--- DOCUMENT EXTRACT ---
How to Integrate Tableau with Website
You’ve built an impressive, insightful dashboard in Tableau, and a static screenshot just won't do it justice. The real power comes from its interactivity, and you want to share that experience with your audience. This guide will show you exactly how to integrate your live Tableau dashboards directly onto your website, turning static pages into dynamic data experiences.
We'll cover the two primary methods for embedding your visualizations. The first is a simple copy-and-paste approach that works for most situations, and the second is a more advanced technique using the Tableau JavaScript API for when you need complete control. Let's get your data live on the web.
Why Bother Embedding Tableau Dashboards on Your Website?
Embedding a dynamic dashboard is vastly superior to just dropping a static image of a chart onto a webpage. It transforms your website from a place where you just present information to a place where your audience can engage with it.
- Deepen Engagement with Interactivity: This is the biggest advantage. Embedded dashboards are not static images, they are live applications. Users can interact with your data directly on your site by applying filters, clicking on different chart elements to highlight data, and hovering over marks to see detailed tooltips. This active participation keeps them on your page longer and helps them connect with the information more deeply.
- Ensure Data is Always Current: A screenshot is outdated the moment you take it. An embedded dashboard, however, can be connected to a live data source. Whether you use Tableau Cloud, Server, or Public, your dashboards can refresh automatically. This means the data your audience sees on your website is always the most current, reliable version, whether it's showing last week's sales figures or real-time website traffic.
- Tell Compelling Data Stories: Dashboards are perfect for guiding an audience through a data-driven narrative. You can build a visualization that walks users from a high-level overview down to specific, granular details, allowing them to explore the story at their own pace.
- Promote Transparency: Sharing data openly builds trust. You can use embedded dashboards to show company performance to stakeholders, report on campaign results to clients, or provide public access to community data for non-profits. It’s an effective way to be transparent and accountable.
Prerequisites: Getting Your Dashboard Ready for the Web
Before you can embed a dashboard, it needs to be accessible on the internet. You can't just link to a file saved on your personal computer. Here’s what you need to have in place.

--- TASKS ---
1/ Which two methods for embedding visualizations does the Tableau embedding guide cover?
2/ Translate this sentence from the Tableau embedding guide into French: "A screenshot is outdated the moment you take it."

--- PROVIDED DATA ---
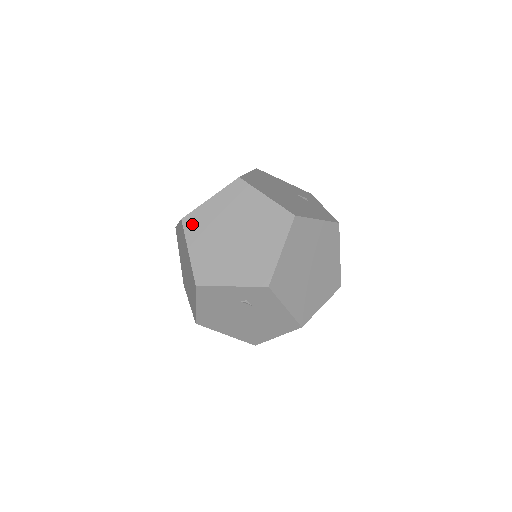
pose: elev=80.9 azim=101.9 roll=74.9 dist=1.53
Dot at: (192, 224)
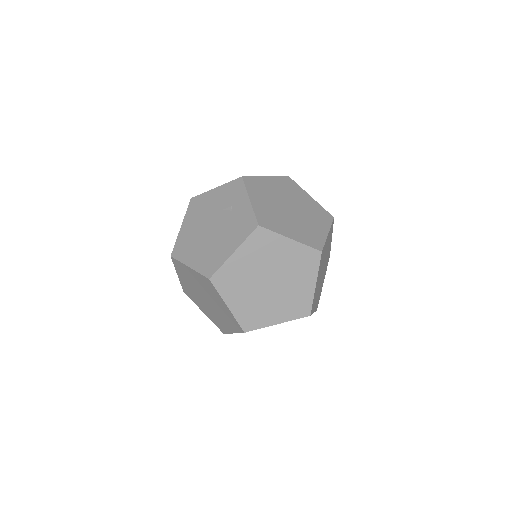
Dot at: (189, 294)
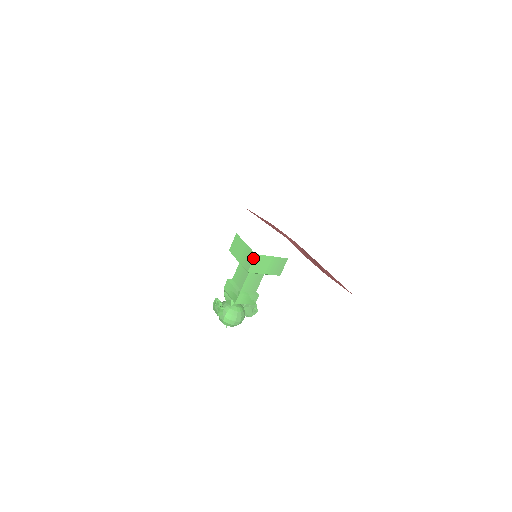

--- THE SOLUTIONS ---
1/ A simple copy-and-paste approach and a more advanced technique that uses the Tableau JavaScript API.

2/ Une capture d'écran est obsolète dès l'instant où vous la prenez.